Hiring interns for your startup can be an amazing way to get affordable help, develop talent, identify future hires, and inject new perspectives into your company. However, it requires setting up a structured program with clear goals, valuable work, mentorship, and compliance with labor laws.

Promote your opportunities on university job boards and internship sites. Use skill-based interviews to assess capabilities and cultural fit. Provide strong onboarding and ongoing management. Finally, proactively convert your stellar interns into full-time employees.

Done right, an internship program pays massive dividends for your startup’s growth.


Q: How many interns should I hire for my startup?

A: It depends on factors like your current team size, bandwidth to properly manage interns, and scope of intern projects. Many startups start by hiring 1-3 interns per summer or semester.

Q: Should I pay interns?

A: In most cases, yes. There are strict criteria for unpaid internships involving educational training. It’s usually simpler and better to pay at least minimum wage.

Q: What kind of projects should interns work on?

A: Assign interns real, value-creating work related to their interests and your business needs – market research, data analysis, website updates, customer service, marketing campaigns, etc.

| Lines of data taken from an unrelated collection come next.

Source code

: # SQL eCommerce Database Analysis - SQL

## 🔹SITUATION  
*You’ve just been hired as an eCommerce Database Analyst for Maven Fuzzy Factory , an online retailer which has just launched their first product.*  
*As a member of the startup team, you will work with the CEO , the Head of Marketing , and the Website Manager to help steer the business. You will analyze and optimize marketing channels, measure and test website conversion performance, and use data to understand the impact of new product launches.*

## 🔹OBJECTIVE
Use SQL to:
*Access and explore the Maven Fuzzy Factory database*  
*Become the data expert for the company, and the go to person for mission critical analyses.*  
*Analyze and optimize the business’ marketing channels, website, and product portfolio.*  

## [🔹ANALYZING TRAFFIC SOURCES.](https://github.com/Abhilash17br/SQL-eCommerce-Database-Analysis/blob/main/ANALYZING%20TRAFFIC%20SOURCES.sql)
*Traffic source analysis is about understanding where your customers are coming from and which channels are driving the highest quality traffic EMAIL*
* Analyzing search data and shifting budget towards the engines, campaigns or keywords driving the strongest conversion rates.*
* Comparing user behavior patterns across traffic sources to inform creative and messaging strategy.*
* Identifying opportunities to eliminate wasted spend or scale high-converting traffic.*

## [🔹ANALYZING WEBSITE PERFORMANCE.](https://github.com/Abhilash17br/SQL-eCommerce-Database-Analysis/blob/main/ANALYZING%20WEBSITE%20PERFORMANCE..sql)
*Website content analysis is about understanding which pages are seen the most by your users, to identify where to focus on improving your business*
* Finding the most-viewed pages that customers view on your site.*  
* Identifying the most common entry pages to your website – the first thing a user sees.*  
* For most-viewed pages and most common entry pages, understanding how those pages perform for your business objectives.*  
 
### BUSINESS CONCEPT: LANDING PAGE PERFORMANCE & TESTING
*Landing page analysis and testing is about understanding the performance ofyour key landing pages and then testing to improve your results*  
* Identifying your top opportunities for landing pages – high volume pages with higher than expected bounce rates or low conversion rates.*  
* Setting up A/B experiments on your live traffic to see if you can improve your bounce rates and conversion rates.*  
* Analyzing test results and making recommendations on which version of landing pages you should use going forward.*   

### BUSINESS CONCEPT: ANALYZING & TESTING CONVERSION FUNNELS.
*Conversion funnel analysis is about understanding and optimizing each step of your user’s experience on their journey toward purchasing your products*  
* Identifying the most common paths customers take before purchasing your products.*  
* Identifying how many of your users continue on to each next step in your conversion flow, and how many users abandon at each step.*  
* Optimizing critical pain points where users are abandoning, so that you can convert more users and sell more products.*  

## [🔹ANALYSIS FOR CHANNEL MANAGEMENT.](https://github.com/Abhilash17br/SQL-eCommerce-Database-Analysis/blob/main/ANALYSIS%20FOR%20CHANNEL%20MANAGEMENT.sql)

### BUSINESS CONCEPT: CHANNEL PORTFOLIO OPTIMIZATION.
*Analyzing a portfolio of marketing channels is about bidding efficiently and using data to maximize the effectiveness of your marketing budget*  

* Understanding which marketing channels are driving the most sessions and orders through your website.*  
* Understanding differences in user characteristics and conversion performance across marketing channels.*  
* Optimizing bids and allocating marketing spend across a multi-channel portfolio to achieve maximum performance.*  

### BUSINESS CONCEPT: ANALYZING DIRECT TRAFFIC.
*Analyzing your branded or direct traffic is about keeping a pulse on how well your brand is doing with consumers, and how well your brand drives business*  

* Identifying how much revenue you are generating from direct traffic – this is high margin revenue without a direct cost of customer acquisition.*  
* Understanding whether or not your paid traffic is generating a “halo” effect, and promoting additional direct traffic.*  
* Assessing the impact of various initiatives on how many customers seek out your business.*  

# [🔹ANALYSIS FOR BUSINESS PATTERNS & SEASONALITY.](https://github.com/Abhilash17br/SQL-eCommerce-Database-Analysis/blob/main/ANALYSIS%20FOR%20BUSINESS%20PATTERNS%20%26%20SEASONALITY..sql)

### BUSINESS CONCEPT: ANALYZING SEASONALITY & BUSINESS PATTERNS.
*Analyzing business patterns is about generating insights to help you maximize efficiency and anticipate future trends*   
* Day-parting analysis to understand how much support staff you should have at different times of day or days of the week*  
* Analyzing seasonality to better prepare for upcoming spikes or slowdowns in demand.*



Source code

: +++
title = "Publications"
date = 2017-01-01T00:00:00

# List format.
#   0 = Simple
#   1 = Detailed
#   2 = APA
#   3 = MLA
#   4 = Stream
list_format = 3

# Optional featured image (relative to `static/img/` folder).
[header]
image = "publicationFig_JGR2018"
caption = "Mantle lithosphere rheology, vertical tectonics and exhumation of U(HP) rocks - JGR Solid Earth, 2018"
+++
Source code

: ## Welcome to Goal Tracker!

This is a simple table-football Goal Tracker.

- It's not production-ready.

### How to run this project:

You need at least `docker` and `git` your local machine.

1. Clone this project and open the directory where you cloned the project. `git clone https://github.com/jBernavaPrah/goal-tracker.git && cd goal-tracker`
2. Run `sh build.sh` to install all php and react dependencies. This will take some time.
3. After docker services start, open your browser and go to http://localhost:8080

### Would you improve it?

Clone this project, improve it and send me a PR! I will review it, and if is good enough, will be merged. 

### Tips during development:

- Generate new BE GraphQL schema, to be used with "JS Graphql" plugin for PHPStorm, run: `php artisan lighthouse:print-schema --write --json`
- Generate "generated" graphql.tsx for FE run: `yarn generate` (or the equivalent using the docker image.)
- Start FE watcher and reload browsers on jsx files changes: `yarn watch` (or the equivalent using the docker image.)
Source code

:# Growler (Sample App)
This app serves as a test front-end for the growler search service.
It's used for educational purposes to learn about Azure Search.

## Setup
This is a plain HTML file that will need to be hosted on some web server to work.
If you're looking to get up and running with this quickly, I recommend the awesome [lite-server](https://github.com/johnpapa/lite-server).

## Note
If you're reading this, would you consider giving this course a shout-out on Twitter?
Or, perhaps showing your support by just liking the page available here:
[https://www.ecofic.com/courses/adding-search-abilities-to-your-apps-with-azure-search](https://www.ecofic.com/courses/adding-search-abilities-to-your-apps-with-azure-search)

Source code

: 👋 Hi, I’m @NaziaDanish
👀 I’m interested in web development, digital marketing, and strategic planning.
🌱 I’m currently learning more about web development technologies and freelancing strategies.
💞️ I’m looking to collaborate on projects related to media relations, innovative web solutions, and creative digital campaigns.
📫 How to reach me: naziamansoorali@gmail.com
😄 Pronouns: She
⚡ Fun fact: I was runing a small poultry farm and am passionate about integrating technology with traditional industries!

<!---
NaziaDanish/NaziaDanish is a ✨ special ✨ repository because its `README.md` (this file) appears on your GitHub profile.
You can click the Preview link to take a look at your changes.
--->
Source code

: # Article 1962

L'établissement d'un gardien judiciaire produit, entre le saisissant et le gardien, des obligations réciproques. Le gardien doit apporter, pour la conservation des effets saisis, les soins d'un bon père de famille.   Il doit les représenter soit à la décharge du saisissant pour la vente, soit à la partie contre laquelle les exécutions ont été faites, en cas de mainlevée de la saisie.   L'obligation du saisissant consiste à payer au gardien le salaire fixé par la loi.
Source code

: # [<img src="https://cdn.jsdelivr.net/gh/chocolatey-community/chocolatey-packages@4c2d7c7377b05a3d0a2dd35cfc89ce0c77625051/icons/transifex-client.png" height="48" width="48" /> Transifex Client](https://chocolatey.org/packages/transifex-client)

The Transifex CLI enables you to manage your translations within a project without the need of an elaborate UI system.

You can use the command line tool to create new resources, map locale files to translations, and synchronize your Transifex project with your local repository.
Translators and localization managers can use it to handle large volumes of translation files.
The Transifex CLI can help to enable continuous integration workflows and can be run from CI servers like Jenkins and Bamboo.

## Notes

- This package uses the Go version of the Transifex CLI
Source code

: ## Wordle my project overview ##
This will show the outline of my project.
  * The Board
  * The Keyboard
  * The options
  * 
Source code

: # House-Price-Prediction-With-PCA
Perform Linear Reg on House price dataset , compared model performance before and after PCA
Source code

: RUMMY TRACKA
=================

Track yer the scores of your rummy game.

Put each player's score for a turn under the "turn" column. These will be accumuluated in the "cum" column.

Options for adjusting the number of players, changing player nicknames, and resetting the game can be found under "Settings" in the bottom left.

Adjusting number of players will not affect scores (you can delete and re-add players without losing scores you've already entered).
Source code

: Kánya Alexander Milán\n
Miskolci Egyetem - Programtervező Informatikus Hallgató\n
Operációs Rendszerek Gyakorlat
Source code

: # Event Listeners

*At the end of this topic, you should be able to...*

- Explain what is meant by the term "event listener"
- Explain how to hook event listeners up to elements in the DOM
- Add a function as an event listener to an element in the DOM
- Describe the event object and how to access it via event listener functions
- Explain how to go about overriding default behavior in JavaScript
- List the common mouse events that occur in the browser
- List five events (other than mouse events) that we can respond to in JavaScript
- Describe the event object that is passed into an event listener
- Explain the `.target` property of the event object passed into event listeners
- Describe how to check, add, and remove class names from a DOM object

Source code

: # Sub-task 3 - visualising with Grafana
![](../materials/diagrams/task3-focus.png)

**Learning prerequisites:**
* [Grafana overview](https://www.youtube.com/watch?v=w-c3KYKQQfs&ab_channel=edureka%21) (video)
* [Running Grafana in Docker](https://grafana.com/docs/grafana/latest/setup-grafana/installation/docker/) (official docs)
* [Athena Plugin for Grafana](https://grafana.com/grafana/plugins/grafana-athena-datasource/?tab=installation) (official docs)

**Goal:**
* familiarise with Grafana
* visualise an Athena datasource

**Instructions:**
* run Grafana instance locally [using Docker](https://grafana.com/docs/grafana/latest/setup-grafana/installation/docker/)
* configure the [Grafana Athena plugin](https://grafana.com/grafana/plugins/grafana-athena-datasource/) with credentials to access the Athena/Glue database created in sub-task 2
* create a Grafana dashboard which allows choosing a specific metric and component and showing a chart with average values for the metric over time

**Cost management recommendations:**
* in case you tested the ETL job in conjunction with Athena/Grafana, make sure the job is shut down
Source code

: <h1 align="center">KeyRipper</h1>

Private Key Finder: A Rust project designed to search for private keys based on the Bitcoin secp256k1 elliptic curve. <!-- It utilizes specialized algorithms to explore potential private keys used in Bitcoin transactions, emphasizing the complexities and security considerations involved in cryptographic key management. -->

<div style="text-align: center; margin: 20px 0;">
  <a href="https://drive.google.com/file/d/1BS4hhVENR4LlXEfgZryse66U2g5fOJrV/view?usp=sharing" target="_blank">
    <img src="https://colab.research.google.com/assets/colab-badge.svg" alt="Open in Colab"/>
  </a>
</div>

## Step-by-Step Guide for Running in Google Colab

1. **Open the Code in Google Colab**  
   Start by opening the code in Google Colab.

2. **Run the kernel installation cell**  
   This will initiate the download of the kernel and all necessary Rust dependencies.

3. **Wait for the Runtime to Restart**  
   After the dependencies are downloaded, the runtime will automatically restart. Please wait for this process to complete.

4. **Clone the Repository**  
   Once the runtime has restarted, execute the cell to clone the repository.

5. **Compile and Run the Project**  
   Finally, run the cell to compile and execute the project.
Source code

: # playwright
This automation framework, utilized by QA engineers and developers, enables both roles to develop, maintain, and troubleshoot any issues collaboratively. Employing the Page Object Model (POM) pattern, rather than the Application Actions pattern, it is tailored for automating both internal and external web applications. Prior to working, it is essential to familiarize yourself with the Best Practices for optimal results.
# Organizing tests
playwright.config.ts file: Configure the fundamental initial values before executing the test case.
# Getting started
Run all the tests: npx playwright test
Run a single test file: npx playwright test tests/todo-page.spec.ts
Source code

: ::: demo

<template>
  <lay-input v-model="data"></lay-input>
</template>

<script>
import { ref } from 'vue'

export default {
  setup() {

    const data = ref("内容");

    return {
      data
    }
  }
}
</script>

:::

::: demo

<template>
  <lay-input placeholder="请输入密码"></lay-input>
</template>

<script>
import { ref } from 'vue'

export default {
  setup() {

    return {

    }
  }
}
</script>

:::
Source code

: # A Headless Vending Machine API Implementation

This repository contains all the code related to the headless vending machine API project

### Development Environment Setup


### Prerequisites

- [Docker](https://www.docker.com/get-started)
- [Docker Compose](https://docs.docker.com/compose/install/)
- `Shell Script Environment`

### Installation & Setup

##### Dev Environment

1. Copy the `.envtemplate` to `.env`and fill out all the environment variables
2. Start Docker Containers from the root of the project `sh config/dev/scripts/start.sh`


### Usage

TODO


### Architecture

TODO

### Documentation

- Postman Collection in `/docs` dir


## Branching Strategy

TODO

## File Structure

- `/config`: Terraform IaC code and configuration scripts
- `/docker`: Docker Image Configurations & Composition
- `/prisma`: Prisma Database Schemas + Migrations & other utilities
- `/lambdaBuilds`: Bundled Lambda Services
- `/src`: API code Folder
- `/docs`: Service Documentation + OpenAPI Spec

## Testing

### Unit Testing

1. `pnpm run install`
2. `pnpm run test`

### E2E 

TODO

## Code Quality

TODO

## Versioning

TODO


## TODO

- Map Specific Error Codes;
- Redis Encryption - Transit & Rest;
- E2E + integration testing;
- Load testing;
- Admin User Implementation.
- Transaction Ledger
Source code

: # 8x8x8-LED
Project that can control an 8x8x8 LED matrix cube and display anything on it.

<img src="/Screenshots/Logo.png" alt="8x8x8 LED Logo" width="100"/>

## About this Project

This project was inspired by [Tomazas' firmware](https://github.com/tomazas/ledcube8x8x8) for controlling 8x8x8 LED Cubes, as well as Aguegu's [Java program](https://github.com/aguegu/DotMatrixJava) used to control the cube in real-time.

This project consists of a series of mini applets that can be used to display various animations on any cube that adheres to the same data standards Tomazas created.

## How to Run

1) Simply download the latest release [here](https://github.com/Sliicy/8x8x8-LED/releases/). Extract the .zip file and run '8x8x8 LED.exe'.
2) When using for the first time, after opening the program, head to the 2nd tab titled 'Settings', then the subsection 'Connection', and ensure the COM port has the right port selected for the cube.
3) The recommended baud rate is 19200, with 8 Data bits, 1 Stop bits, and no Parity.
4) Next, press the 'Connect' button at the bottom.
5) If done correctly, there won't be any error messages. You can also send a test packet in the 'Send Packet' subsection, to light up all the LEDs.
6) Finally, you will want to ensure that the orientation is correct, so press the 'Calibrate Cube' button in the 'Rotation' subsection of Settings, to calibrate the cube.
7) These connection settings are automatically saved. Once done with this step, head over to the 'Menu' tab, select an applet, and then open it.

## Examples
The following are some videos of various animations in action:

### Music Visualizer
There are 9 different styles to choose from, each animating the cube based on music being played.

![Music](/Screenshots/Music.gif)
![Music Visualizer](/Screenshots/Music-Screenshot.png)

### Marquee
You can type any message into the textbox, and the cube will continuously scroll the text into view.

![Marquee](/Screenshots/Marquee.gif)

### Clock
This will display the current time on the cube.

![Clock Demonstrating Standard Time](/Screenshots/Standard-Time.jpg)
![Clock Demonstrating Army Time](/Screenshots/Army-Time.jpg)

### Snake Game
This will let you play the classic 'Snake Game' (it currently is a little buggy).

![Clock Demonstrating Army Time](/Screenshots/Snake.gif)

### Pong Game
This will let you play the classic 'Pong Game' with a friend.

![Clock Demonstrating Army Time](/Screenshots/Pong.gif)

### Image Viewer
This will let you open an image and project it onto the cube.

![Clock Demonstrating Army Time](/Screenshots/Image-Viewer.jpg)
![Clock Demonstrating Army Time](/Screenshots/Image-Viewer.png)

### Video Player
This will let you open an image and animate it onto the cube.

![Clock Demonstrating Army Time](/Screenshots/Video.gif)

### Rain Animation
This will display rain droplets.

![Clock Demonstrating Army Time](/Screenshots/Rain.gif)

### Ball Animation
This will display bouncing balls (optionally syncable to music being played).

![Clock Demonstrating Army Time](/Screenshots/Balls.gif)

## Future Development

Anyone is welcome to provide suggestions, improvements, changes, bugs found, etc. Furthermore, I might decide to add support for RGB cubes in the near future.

Q: How long should an internship last?

A: 10-16 weeks tends to be the sweet spot for most internships. This gives enough time for training and making an impact without being too much of a commitment.

Q: Can international students be interns?

A: Yes, as long as they have proper visa documentation allowing them to work, like a CPT or OPT. Work closely with your university partner on immigration compliance.

Intern Hiring Quiz

Q1) You’re evaluating candidates for a marketing intern role. Which of the following attributes should you prioritize?

A) Passion for your industry/product B) High GPA C) Prior marketing internship experience D) Ability to use Photoshop

The right answer is A) Passion for your industry/product. While factors like GPA, experience, and specific skills are nice bonuses, the most important trait is a genuine enthusiasm and interest in what your startup is doing. You can much more easily train an intern on hard skills than you can instill passion.

Q2) True or False: The only reason to hire interns is to get cheap labor for busywork tasks.

A) True B) False

The right answer is B) False. If you view interns merely as affordable labor for menial tasks, you’re missing out on their full potential. Interns should be assigned meaningful projects that create value, help them develop skills, and allow you to truly evaluate them for potential full-time roles.

Q3) How frequently should you conduct check-ins with your interns?

A) Once at the beginning and end of the internship B) Monthly C) Weekly D) Daily

The right answer is C) Weekly. Interns need regular face time and feedback from their mentors. Monthly check-ins are too infrequent, while daily would be excessive. Aim for a weekly 30-minute 1-on-1 meeting.

Q4) What’s the biggest legal risk to be aware of when hiring interns?

A) Unpaid internships violating labor laws B) Immigration issues with international students C) Age discrimination concerns D) All of the above

The right answer is D) All of the above. Unpaid internships have to meet strict criteria for educational training. Visa rules must be followed for international hires. And you can’t discriminate based on age. Properly vetting these areas is crucial.

Q5) When is the ideal time to extend a full-time offer to a stellar intern you want to keep?

A) On their first day B) A few weeks into the internship C) 4-8 weeks before their internship ends D) On their last day

The right answer is C) 4-8 weeks before their internship ends. Extending an offer this early gives them ample time to mull over the decision and demonstrates how valued they are. Waiting until their last day is too late – they may have accepted another offer already.


5 Correct: You’re an intern hiring master! You understand all the key nuances involved.

4 Correct: You have a solid grasp but could brush up in a few areas.

3 Correct: Not bad, but review the areas you missed. 2 or fewer: You may want to revisit the full guide before kicking off your internship program.